5 Top Tips When Holding a Crisis Press Conference
Here Andrew Ogden, Managing Director at Broadcast Media Services, offers five top tips on how you how to stage a successful press conference, especially when a crisis hits.
Okay, something has gone wrong. Very wrong. And you’ve been in crisis management mode trying to get on top of it, to save or protect business, brand, and reputation.
If you are a well-known organisation nationally, or regionally, it’s likely that the media will be all over you.
Sometimes your media or PR team will be able to handle it all, but at some point, the CEO or the Managing Director and the top table team are probably going to have to answer some questions.
Now this can, of course, be done in a series of one on one interviews, shared out among your senior media relations team and the senior management team.
But sometimes, just sometimes, especially if you are still in the eye of the storm, it might be time to organise an old-fashioned Press Conference, where a whole swathe of journalists can at least get a little bit for the next broadcast bulletin, an update on the news website, a line for the next edition.
All in one go. The advantage is exactly that. Everyone gets at least something for their next report in one event leaving your team free to get on with managing the crisis.
Location, Location, Location
You need to find exactly the right place to hold a press conference. First of all, how many are coming? Where are they from? The BBC often sends multiple crews and reporters. Restrict them if you need to. If you can, issue proper invitations and so you can control the numbers and the room. You do not want an overcrowded media scrum. As far as an audience is concerned a badly managed scrum simply reflects an organisation out of control.
Stop the cameramen fighting. Cameraman – stills and video – need the shot, the footage, and are quite prepared to knock someone put of the way to get it. Give each camera operator a marked space and have a member of the media or facilities team show them exactly where they to set up.
Put in seats with the relevant journalist’s name on the seat. Standing press conferences look unruly full stop. Get your print journalists and your radio reporters sitting down.
Make sure your press conference team is a little higher than journalists on the floor. It means the cameras get a good clean shot. Also, the slightly elevated angle gives an impression of a top team being in control of events.
Make sure you have entry and exit cleared and make sure your top table conference team can get on and off the stage without having to pass through reporters.

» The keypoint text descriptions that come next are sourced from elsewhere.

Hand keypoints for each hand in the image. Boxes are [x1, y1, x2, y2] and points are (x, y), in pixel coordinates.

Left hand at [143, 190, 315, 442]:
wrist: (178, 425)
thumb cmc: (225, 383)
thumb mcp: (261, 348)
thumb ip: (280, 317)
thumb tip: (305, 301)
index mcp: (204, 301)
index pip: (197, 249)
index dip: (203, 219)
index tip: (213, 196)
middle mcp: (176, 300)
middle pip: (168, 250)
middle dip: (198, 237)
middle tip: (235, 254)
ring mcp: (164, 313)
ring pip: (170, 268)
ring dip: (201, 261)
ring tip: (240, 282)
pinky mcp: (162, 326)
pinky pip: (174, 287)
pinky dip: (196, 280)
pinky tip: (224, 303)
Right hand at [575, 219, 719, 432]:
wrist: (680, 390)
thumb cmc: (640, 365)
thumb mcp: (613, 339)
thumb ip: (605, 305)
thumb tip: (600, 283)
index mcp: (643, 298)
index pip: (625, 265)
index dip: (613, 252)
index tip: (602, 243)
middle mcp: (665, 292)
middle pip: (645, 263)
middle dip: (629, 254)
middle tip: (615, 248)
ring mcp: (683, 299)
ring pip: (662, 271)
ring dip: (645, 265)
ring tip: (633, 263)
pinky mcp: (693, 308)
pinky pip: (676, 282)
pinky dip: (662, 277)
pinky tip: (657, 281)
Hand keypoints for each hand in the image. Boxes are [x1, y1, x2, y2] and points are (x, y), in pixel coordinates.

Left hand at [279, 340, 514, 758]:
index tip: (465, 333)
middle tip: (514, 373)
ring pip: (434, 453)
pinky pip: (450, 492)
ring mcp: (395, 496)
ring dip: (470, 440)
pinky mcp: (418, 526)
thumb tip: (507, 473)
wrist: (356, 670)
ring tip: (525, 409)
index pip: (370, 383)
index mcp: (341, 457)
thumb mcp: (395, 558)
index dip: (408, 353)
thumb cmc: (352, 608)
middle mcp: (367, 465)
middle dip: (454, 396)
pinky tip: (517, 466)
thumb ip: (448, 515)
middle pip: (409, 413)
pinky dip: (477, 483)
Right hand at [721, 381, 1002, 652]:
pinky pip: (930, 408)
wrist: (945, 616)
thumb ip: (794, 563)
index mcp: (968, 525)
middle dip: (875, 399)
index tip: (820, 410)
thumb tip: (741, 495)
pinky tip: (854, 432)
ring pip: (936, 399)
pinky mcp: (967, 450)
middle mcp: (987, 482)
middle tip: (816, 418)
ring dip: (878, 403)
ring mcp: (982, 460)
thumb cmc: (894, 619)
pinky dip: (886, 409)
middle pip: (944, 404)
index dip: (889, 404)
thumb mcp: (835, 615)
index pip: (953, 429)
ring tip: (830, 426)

It looks clean and efficient.
And make sure the room where you are holding the Press Conference is close to the way out for the journalists. You don’t want them wandering through endless open offices where they can pick up bits of random information from walls, screens and from casual gossip with employees.

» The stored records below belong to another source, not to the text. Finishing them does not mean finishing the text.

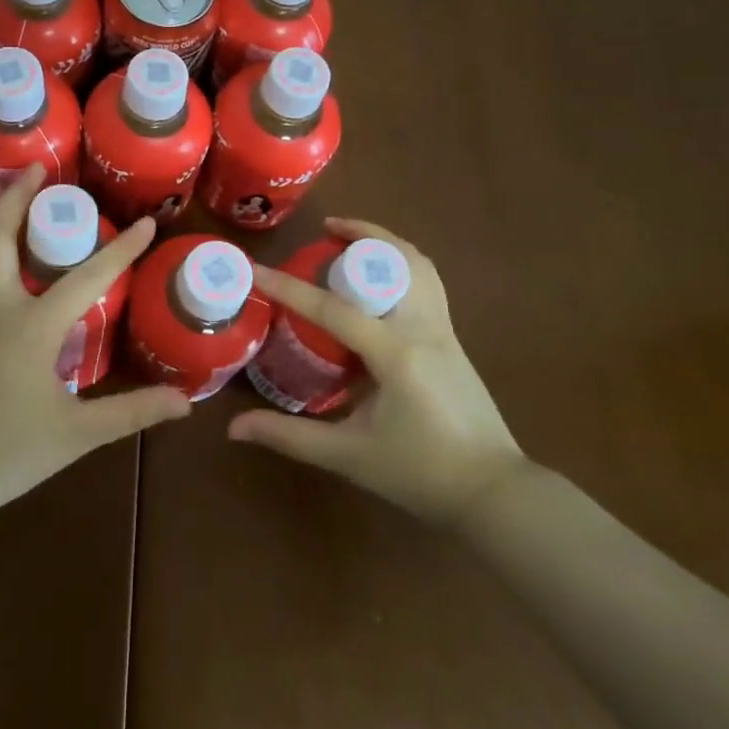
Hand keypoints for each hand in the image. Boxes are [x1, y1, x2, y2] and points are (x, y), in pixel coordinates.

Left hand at [0, 165, 189, 516]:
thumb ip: (131, 412)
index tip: (146, 223)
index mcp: (32, 326)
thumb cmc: (5, 454)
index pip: (87, 277)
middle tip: (33, 168)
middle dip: (16, 198)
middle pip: (0, 238)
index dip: (121, 250)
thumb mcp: (76, 435)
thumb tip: (187, 401)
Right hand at [227, 218, 524, 521]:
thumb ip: (290, 436)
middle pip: (392, 261)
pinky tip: (381, 278)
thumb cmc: (420, 474)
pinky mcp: (453, 338)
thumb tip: (234, 428)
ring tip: (352, 239)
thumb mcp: (349, 457)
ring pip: (419, 264)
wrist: (494, 494)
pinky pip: (428, 282)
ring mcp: (444, 330)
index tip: (255, 269)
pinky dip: (403, 263)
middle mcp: (422, 329)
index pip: (332, 308)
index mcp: (395, 354)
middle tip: (321, 235)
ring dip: (386, 242)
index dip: (288, 287)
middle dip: (357, 236)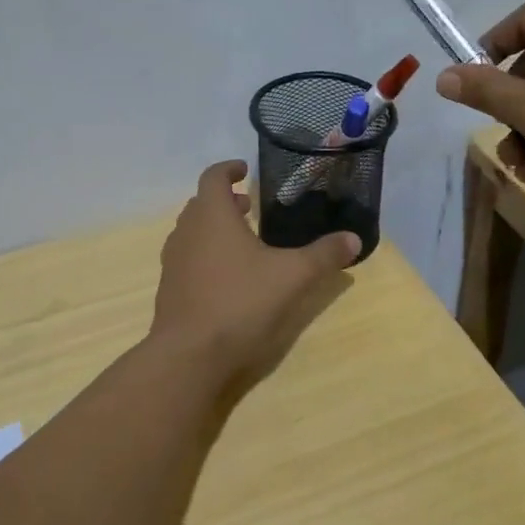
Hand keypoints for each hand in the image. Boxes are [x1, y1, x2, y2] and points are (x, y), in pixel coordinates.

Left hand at [149, 160, 360, 395]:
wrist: (190, 355)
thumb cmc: (241, 302)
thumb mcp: (293, 277)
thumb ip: (324, 255)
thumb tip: (354, 239)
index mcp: (212, 216)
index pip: (213, 177)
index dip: (229, 169)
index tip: (244, 169)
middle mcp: (186, 232)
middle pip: (201, 204)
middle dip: (225, 201)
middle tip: (250, 207)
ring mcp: (174, 262)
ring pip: (192, 232)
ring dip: (214, 228)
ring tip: (242, 241)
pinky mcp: (170, 289)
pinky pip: (188, 259)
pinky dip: (205, 254)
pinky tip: (228, 277)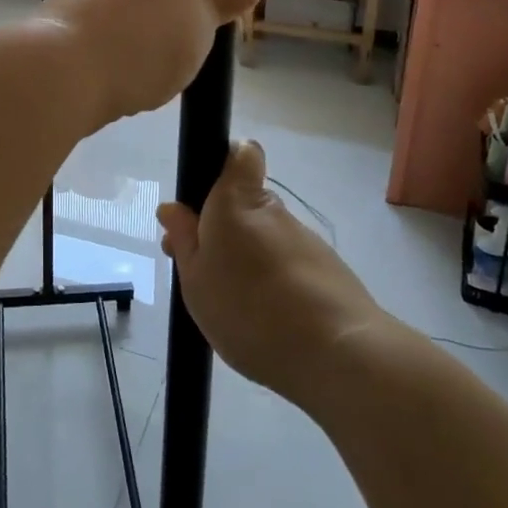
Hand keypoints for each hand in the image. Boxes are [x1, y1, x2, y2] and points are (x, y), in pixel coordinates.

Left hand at [37, 0, 256, 128]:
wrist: (64, 70)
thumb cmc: (147, 38)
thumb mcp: (200, 27)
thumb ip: (219, 4)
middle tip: (193, 16)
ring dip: (141, 5)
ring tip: (160, 48)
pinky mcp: (63, 7)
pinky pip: (100, 10)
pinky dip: (114, 27)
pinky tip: (125, 62)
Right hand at [158, 141, 384, 407]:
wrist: (336, 354)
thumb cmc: (248, 309)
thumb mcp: (195, 280)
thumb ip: (184, 241)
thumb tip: (172, 208)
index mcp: (236, 201)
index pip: (241, 153)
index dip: (226, 165)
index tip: (206, 201)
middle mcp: (273, 211)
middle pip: (246, 206)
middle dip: (225, 231)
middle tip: (205, 275)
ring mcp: (305, 240)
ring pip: (268, 239)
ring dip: (251, 262)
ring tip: (238, 312)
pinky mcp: (330, 271)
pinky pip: (291, 267)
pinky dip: (277, 285)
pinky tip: (270, 325)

Pick Your Panel and Give Them a Chair
I’m a big fan of the Press Conference Chair. A person who is not there to answer questions but to Chair the event, field the questions and then put them to a member of the Press Conference panel. Oh yes, the panel. Always have more than one spokesperson. If you’ve got an operations crisis then it’s the CEO and the COO, a financial crisis then you’ll have the CEO and the CFO … you see what I mean.
This way your Chair can take a question from, let’s say, a BBC TV Correspondent… maybe they ask “So when did you first realise there was £2,000,000 missing from the budget?” Your chair can say “Okay, well I think that’s one for the CFO – she’s been working most closely on the forensics of the accounts, so CFO what’s the broad timescale of the events leading up to the discovery of the missing £2,000,000”. The Chair is there to stall and buy time for your spokespersons. While the question is posed by the journalists, examined, and re-presented by the Chair, your spokesperson has had a few seconds to get their best response formulated.
The Prepared Statement
A useful tool. Nothing too long, but a prepared statement at least says, clearly, in your own words with your main spokesperson saying them, exactly what you want to say.

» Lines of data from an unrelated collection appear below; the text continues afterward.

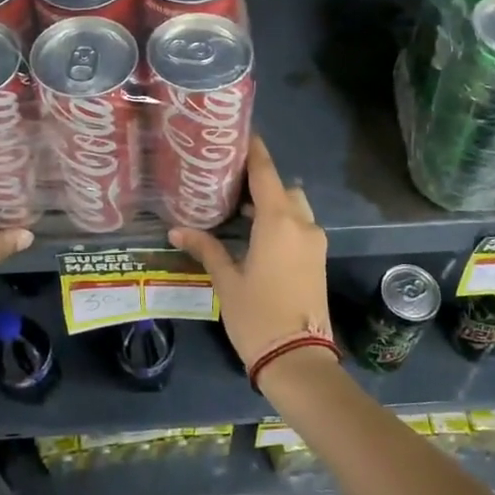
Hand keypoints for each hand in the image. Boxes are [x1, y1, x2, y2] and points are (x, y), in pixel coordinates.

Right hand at [169, 135, 333, 386]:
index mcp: (278, 221)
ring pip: (295, 207)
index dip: (254, 151)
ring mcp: (314, 242)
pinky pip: (300, 227)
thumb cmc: (257, 316)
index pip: (266, 172)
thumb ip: (206, 248)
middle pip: (283, 187)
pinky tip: (257, 235)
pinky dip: (282, 221)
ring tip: (240, 212)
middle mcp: (302, 224)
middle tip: (230, 185)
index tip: (240, 134)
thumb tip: (176, 230)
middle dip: (261, 182)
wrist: (298, 360)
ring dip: (273, 204)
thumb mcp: (226, 280)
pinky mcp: (318, 259)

The prepared statement should also contain the two or three main themes you should re-enforce during the conference that follows.
And a prepared statement at least gives all the journalists something. They’ve got a quote, they’ve got a picture, they’ve got audio, they’ve got footage. It can just calm their need to leap up bellowing questions.
The Rules of Engagement
A Press Conference is not a free for all. There should be a defined start when entry doors are closed. Any journalist late should be excluded from the room.
Your spokespersons and Chair should enter from the side of the platform.
And there should be a defined end stated right from the start. Managing time and expectations is vital. Right ladies and gentlemen, thank you for coming. We’re giving you 15, 20, 30 minutes of our time and then we really have got some more work to do… that sort of thing.
Your Chair should introduce themselves and the spokespersons. There should be names and title boards in front of the top table team.
There must be only one question and one supplementary per journalist. Your Chair should strictly enforce this. It stops one journalist trying to make a name for themselves by hogging the conference.
The Chair should share the questions out.
Any repeat questions should be ignored if you think you have answered the point well already. Of course, if you think you made a mess of it, the Chair should allow it!
And when the end of the allotted time is coming the Chair should say Right just time for one last question and when that is dealt with its Thanks and Goodbye, all rise and leave the platform the way you came in.